* **What you have to do**: Reproduce each of the following lines verbatim, preserving their original order.

===== Material for this task

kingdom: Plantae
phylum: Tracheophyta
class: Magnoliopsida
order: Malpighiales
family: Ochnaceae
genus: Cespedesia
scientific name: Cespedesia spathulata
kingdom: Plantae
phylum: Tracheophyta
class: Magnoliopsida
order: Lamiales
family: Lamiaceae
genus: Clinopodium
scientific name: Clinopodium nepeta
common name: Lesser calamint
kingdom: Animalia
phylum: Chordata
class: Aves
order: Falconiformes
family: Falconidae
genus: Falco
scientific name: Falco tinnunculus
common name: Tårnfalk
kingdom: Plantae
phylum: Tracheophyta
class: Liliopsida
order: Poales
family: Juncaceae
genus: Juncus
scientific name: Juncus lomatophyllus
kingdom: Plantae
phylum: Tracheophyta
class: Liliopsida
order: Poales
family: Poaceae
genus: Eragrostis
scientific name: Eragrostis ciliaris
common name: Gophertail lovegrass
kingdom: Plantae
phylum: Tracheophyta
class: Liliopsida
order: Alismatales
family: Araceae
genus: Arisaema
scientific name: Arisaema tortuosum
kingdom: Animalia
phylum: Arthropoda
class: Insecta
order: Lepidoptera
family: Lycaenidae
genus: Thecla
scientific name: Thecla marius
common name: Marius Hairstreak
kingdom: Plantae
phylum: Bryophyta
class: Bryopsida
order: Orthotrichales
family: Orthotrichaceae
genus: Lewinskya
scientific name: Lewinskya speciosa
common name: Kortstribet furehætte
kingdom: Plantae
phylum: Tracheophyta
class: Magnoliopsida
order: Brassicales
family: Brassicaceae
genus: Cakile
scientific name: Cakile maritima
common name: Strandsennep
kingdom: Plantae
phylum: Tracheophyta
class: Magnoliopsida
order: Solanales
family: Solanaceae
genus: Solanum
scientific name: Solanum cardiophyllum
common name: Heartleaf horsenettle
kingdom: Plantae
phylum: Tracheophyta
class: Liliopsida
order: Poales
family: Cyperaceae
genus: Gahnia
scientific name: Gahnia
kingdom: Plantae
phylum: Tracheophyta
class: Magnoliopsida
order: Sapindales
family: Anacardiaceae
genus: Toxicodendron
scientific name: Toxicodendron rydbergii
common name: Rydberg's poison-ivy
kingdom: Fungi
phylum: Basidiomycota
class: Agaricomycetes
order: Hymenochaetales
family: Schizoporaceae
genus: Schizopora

==========

* **Task solution**:
kingdom: Plantae
phylum: Tracheophyta
class: Magnoliopsida
order: Malpighiales
family: Ochnaceae
genus: Cespedesia
scientific name: Cespedesia spathulata
kingdom: Plantae
phylum: Tracheophyta
class: Magnoliopsida
order: Lamiales
family: Lamiaceae
genus: Clinopodium
scientific name: Clinopodium nepeta
common name: Lesser calamint
kingdom: Animalia
phylum: Chordata
class: Aves
order: Falconiformes
family: Falconidae
genus: Falco
scientific name: Falco tinnunculus
common name: Tårnfalk
kingdom: Plantae
phylum: Tracheophyta
class: Liliopsida
order: Poales
family: Juncaceae
genus: Juncus
scientific name: Juncus lomatophyllus
kingdom: Plantae
phylum: Tracheophyta
class: Liliopsida
order: Poales
family: Poaceae
genus: Eragrostis
scientific name: Eragrostis ciliaris
common name: Gophertail lovegrass
kingdom: Plantae
phylum: Tracheophyta
class: Liliopsida
order: Alismatales
family: Araceae
genus: Arisaema
scientific name: Arisaema tortuosum
kingdom: Animalia
phylum: Arthropoda
class: Insecta
order: Lepidoptera
family: Lycaenidae
genus: Thecla
scientific name: Thecla marius
common name: Marius Hairstreak
kingdom: Plantae
phylum: Bryophyta
class: Bryopsida
order: Orthotrichales
family: Orthotrichaceae
genus: Lewinskya
scientific name: Lewinskya speciosa
common name: Kortstribet furehætte
kingdom: Plantae
phylum: Tracheophyta
class: Magnoliopsida
order: Brassicales
family: Brassicaceae
genus: Cakile
scientific name: Cakile maritima
common name: Strandsennep
kingdom: Plantae
phylum: Tracheophyta
class: Magnoliopsida
order: Solanales
family: Solanaceae
genus: Solanum
scientific name: Solanum cardiophyllum
common name: Heartleaf horsenettle
kingdom: Plantae
phylum: Tracheophyta
class: Liliopsida
order: Poales
family: Cyperaceae
genus: Gahnia
scientific name: Gahnia
kingdom: Plantae
phylum: Tracheophyta
class: Magnoliopsida
order: Sapindales
family: Anacardiaceae
genus: Toxicodendron
scientific name: Toxicodendron rydbergii
common name: Rydberg's poison-ivy
kingdom: Fungi
phylum: Basidiomycota
class: Agaricomycetes
order: Hymenochaetales
family: Schizoporaceae
genus: Schizopora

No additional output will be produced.